Knowledge of the latitudinal patterns in biotic interactions, and especially in herbivory, is crucial for understanding the mechanisms that govern ecosystem functioning and for predicting their responses to climate change. We used sap-feeding insects as a model group to test the hypotheses that the strength of plant-herbivore interactions in boreal forests decreases with latitude and that this latitudinal pattern is driven primarily by midsummer temperatures. We used a replicated sampling design and quantitatively collected and identified all sap-feeding insects from four species of forest trees along five latitudinal gradients (750-1300 km in length, ten sites in each gradient) in northern Europe (59 to 70°N and 10 to 60°E) during 2008-2011. Similar decreases in diversity of sap-feeding insects with latitude were observed in all gradients during all study years. The sap-feeder load (i.e. insect biomass per unit of foliar biomass) decreased with latitude in typical summers, but increased in an exceptionally hot summer and was independent of latitude during a warm summer. Analysis of combined data from all sites and years revealed dome-shaped relationships between the loads of sap-feeders and midsummer temperatures, peaking at 17 °C in Picea abies, at 19.5 °C in Pinus sylvestris and Betula pubescens and at 22 °C in B. pendula. From these relationships, we predict that the losses of forest trees to sap-feeders will increase by 0-45% of the current level in southern boreal forests and by 65-210% in subarctic forests with a 1 °C increase in summer temperatures. The observed relationships between temperatures and the loads of sap-feeders differ between the coniferous and deciduous tree species. We conclude that climate warming will not only increase plant losses to sap-feeding insects, especially in subarctic forests, but can also alter plant-plant interactions, thereby affecting both the productivity and the structure of future forest ecosystems.

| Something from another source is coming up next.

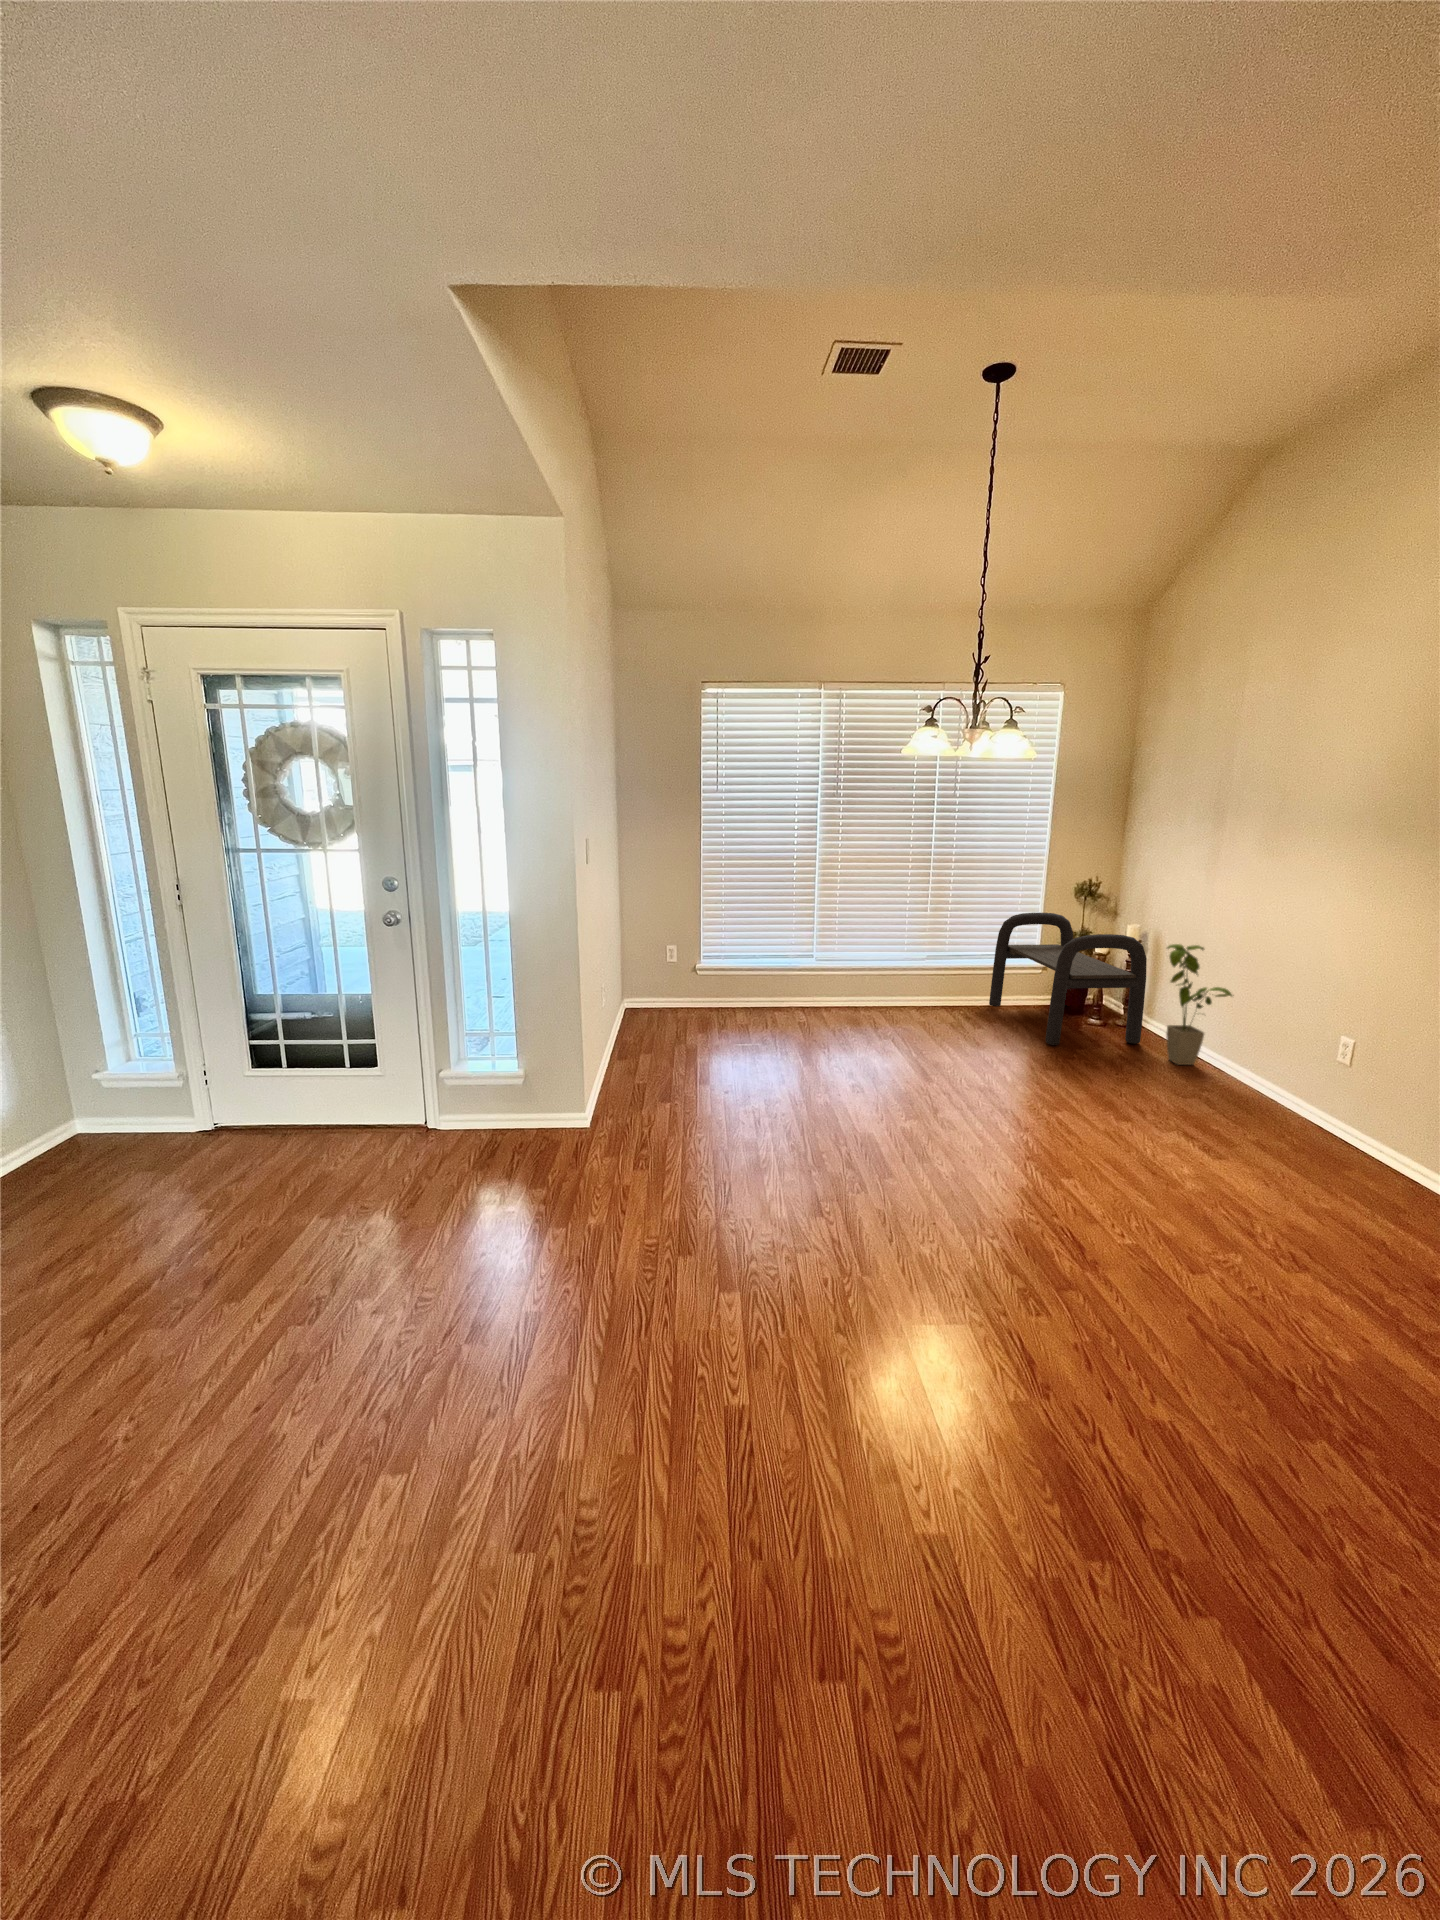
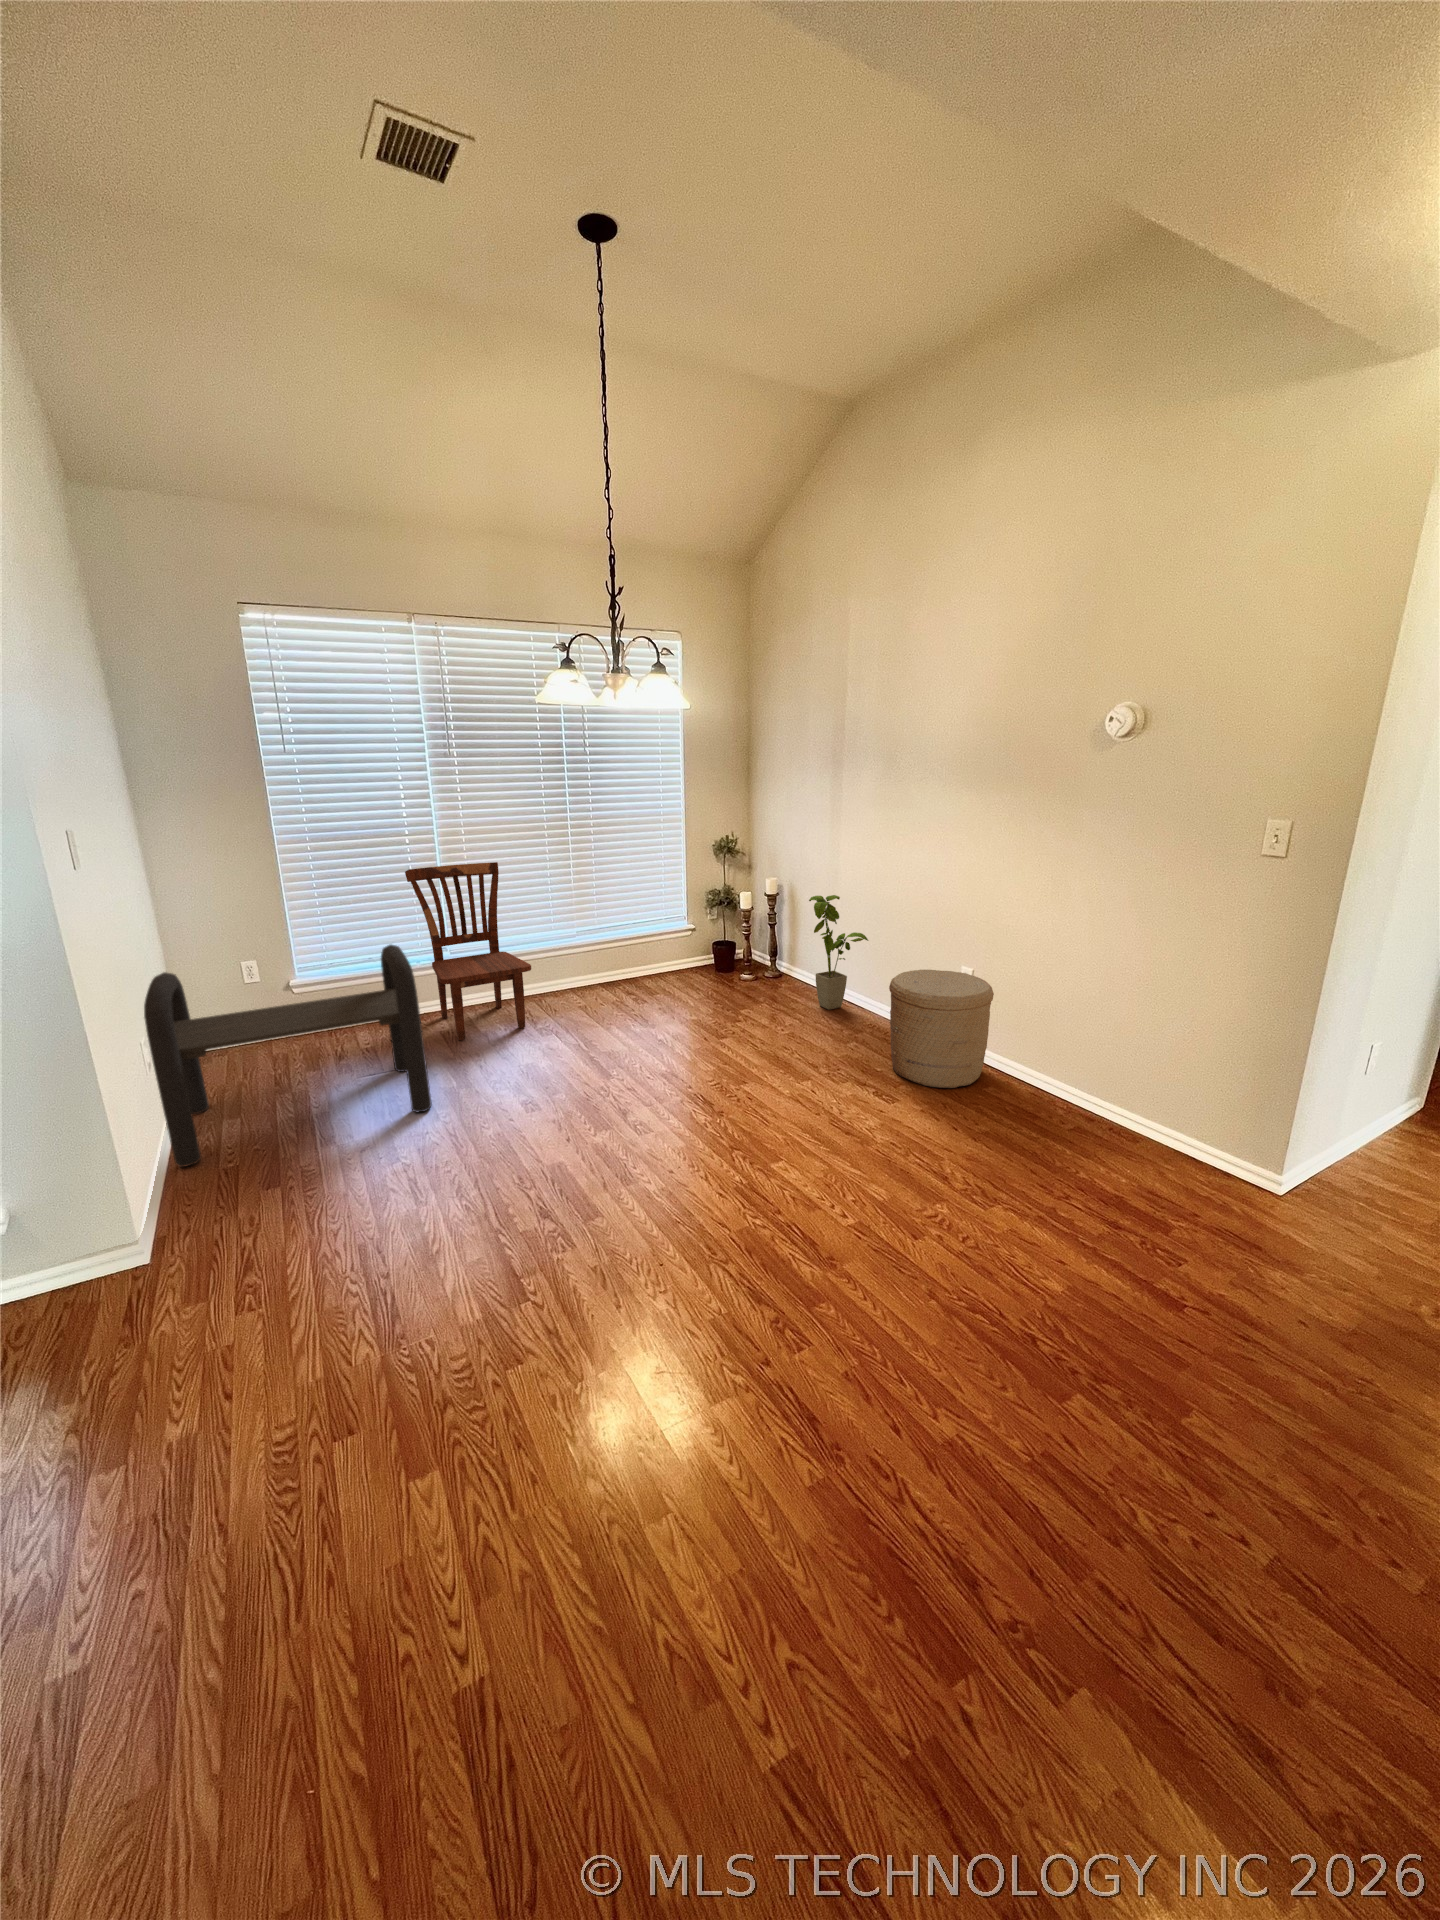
dining chair: none [788,887,877,1031] -> present [405,862,531,1040]
bench: present [989,913,1147,1045] -> present [144,945,431,1167]
woven basket: none [1233,1031,1375,1164] -> present [889,970,994,1088]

生物相互作用(尤其是食草作用)的纬度格局知识对于理解控制生态系统功能的机制以及预测它们对气候变化的响应至关重要。我们以吸食汁液的昆虫为模型组,来检验以下两个假说:在北方森林中,植物-食草动物相互作用的强度随纬度的增加而减弱;这种纬度模式主要由仲夏温度驱动。我们采用了重复采样设计,在 2008 年至 2011 年间,从北欧(59°至 70°N,10°至 60°E)的五个纬度梯度(每条梯度长 750-1300 公里,每个梯度有 10 个地点)的四种森林树上定量采集和鉴定了所有吸食汁液的昆虫。在所有研究年份中,所有梯度都观察到吸食汁液的昆虫多样性随纬度的相似减少。在典型夏季,食草昆虫的负荷(即单位叶生物量上的昆虫生物量)随纬度的降低而降低,但在异常炎热的夏季增加,且在温暖夏季与纬度无关。对所有地点和年份的综合数据分析表明,吸食汁液昆虫的负荷与仲夏温度之间存在拱形关系,在云杉中达到峰值 17°C,在欧洲赤松、欧洲白桦和欧洲山杨中达到峰值 19.5°C,在欧洲黑杨中达到峰值 22°C。根据这些关系,我们预测,南部北方森林中森林树木因吸食汁液而损失的比例将比当前水平增加 0-45%,亚北极森林将增加 65-210%,夏季温度每升高 1°C。在针叶树和阔叶树种之间,温度与吸食汁液昆虫的负荷之间的关系不同。我们得出结论,气候变暖不仅会增加吸食汁液的昆虫对植物的损害,尤其是在亚北极森林,而且还会改变植物-植物的相互作用,从而影响未来森林生态系统的生产力和结构。